Nonlocal Kinetic Energy Functional Enables Reliable Large-scale Electronic Structure Simulations

Orbital-Free DFT (OF-DFT) and subsystem DFT (sDFT) are two promising approaches for large-scale electronic structure simulations, owing to their computational cost is linear scaling with system size. The common central ingredient of these two approaches is the kinetic energy functional (KEDF) which determines the accuracy of the performance. Unfortunately, with the available KEDFs, systems having highly inhomogeneous electron densities still fall outside OF-DFT's range of applicability.
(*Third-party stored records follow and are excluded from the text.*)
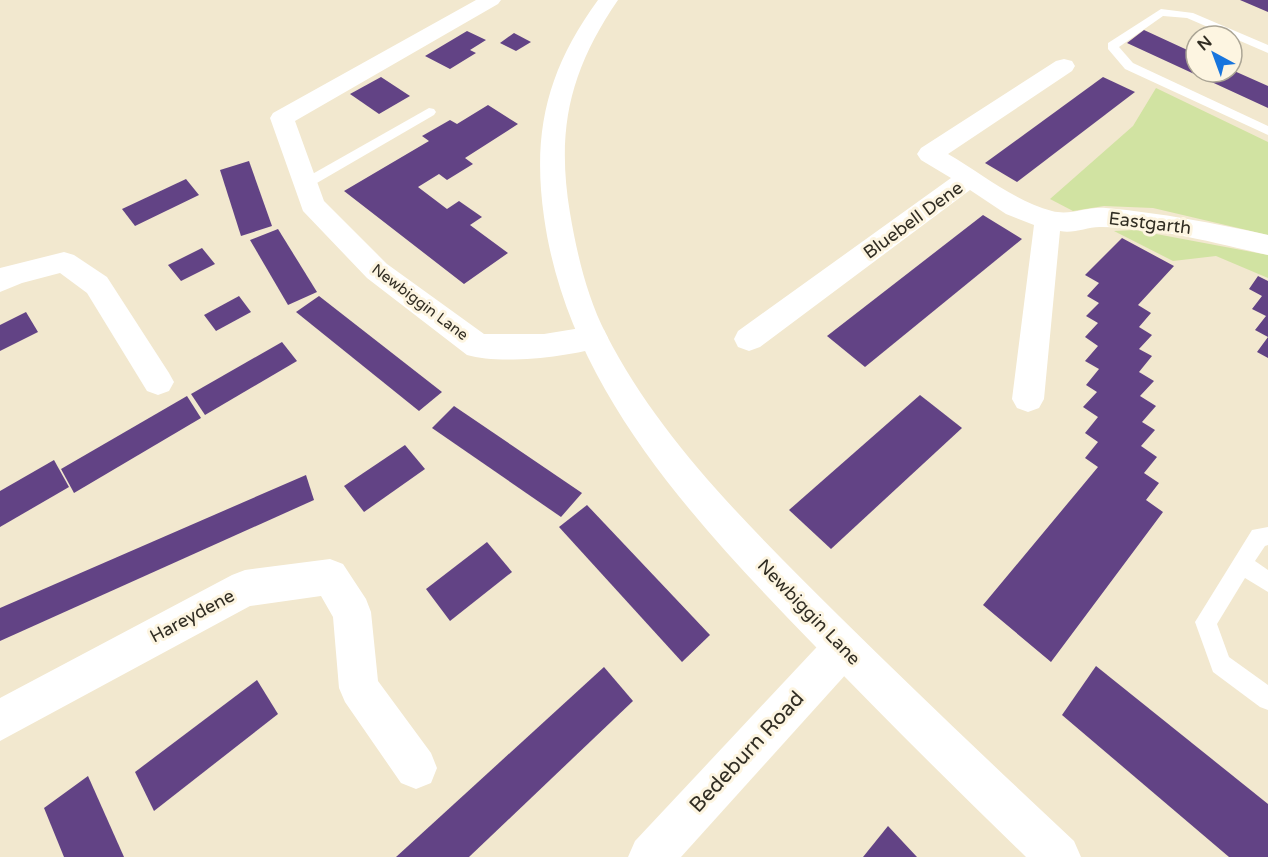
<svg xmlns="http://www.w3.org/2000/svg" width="1268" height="857" viewBox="0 0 1268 857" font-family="'Varela Round',sans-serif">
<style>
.green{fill:#d1e3a2}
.building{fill:#624385}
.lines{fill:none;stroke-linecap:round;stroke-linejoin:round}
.service{fill:#fff;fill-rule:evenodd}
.minor{fill:#fff;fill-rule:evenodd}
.tertiary{fill:#fff;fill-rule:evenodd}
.labels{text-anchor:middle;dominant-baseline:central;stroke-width:6;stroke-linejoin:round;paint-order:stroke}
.far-street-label{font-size:15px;fill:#312d23;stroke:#fdf5e1}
.street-label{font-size:18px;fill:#312d23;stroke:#fdf5e1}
.near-street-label{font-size:21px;fill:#312d23;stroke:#fdf5e1}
</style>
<rect width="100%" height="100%" fill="#f2e8cf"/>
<g class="green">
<polygon points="1156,88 1268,142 1268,235 1153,208 1104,206 1073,211 1050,199 1133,126"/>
<polygon points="1135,230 1268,255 1268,278 1216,256 1173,261 1114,231"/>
</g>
<g class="building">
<polygon points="1240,0 1268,0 1268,12"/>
<polygon points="1144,30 1196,54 1196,72 1232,72 1232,70 1268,86 1268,108 1127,43"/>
<polygon points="467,31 486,40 470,50 476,53 450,69 425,56"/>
<polygon points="514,33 531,42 516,51 500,43"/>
<polygon points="381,77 410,96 379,114 350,94"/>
<polygon points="1103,77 1135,92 1017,182 985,163"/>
<polygon points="488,105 518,124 465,158 473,164 447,180 439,174 418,187 447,209 459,201 482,217 470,225 508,253 464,284 344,191 429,141 422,136 450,120 457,124"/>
<polygon points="249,161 272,226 241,236 220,170"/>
<polygon points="186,179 199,195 135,226 122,209"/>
<polygon points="983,215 1022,239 865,367 827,336"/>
<polygon points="278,229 317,292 288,305 250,240"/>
<polygon points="1122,238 1174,266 1138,305 1151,313 1139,327 1152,335 1139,349 1152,356 1139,372 1154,381 1140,396 1156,406 1142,422 1155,430 1141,446 1157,457 1144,473 1159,483 1146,500 1163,512 1051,662 983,605 1098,467 1085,458 1098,442 1085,433 1098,417 1083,407 1097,392 1086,385 1099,369 1085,361 1098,346 1085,337 1098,323 1086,316 1099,303 1087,296 1099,283 1085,275"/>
<polygon points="202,248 215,264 181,281 168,265"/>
<polygon points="1258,276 1268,281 1268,358 1257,352 1268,337 1255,330 1266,316 1252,309 1262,296 1249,289"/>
<polygon points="239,296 251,312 216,331 204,315"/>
<polygon points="319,296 442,392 419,411 296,312"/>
<polygon points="26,312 38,332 0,351 0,325"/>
<polygon points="282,342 297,361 205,415 191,394"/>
<polygon points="920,395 962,428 831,549 789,510"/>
<polygon points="187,396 201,418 74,493 61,469"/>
<polygon points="454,406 582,493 561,517 432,428"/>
<polygon points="405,445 425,469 364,512 344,486"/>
<polygon points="54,460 69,487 0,527 0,491"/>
<polygon points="306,475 314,500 0,641 0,608"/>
<polygon points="587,505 710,635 682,662 559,527"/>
<polygon points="487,542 512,572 450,621 426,589"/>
<polygon points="1096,666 1268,804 1268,857 1229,857 1062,715"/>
<polygon points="604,667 633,701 469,857 396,857"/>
<polygon points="257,680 278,714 154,811 135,772"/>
<polygon points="88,776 124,857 64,857 44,808"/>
<polygon points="888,826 917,857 863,857"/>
</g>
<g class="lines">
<g class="service">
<polygon points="1161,9 1193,13 1268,45 1268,53 1187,18 1163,16 1119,47 1133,63 1268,126 1268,135 1125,69 1108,49 1108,43"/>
<polygon points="429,108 434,109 436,112 434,115 310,187 305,189 298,184 300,181"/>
<polygon points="1268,527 1268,545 1265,546 1255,561 1268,570 1268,592 1245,578 1217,624 1229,657 1268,685 1268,710 1260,707 1213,672 1195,622 1252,530"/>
</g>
<g class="minor">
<path d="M476,0H501L498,4L295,121L324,201L387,264L484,334H544L593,326L604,330L608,338L604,346C570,357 500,365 467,355L367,278L303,211L270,118L273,113Z"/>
<path d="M1064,59L1072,61L1075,66L1072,71L948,154C981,173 1014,201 1052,211C1071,216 1087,206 1106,208C1161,213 1214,223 1268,235V255C1214,243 1158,227 1102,227C1088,226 1075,234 1060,231L1044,399L1039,408L1028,412L1017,408L1012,399L1034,225L1006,214L970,190L760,347L749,351L738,347L734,339L738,331L951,178L921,160L917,154L921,148L1056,61Z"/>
<polygon points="64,252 74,255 107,277 169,373 174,382 169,391 158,395 147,391 87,293 60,273 22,283 0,292 0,268"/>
<polygon points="330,559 343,564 366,599 371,612 378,681 431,753 437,768 431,783 416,789 401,783 345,702 339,688 333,617 321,596 250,606 0,741 0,698 232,575 245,570"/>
<polygon points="843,628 857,634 863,648 857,662 681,857 628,857 635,841 829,634"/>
</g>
<path class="tertiary" d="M598,0H618C570,70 556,129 570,213C577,254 587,297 606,334C661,442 754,531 839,616C916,692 995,767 1074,841L1081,857H1026C954,787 883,717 814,645C698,525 568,390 544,217C532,132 547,70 598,0Z"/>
</g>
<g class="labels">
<g class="far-street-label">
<text transform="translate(420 302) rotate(37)">Newbiggin Lane</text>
</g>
<g class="street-label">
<text transform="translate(913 220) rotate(-36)">Bluebell Dene</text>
<text transform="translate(1150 223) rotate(7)">Eastgarth</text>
<text transform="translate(809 612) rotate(46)">Newbiggin Lane</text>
<text transform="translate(192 616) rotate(-28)">Hareydene</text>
</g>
<g class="near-street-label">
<text transform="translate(747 752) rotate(-47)">Bedeburn Road</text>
</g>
</g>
<g transform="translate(1214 54) rotate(319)"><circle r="28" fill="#fdf5e1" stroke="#aba595" stroke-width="1.5"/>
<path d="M0-4.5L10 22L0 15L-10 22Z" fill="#1775de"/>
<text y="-9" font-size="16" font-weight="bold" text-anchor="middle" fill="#312d23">N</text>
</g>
</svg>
In sDFT, Currently employed KEDFs are at most semi-local, and simulations only included systems composed of weakly interacting subsystems. Recently, we made considerable progress in addressing this problem by proposing a new generation of nonlocal KEDFs that features correct asymptotic and ability to handle highly inhomogeneous electron densities. With these KEDFs, OF-DFT achieves close to chemical accuracy for the electronic energy for quantum dots and metal clusters. Benchmarks for the various bonded systems show that the new nonlocal sDFT considerably improves the computed interaction energies and electron densities compared to commonly employed (semi) local sDFT. Our work shows that the new generation of nonlocal KEDF enables both OF-DFT and sDFT for reliable large-scale simulations.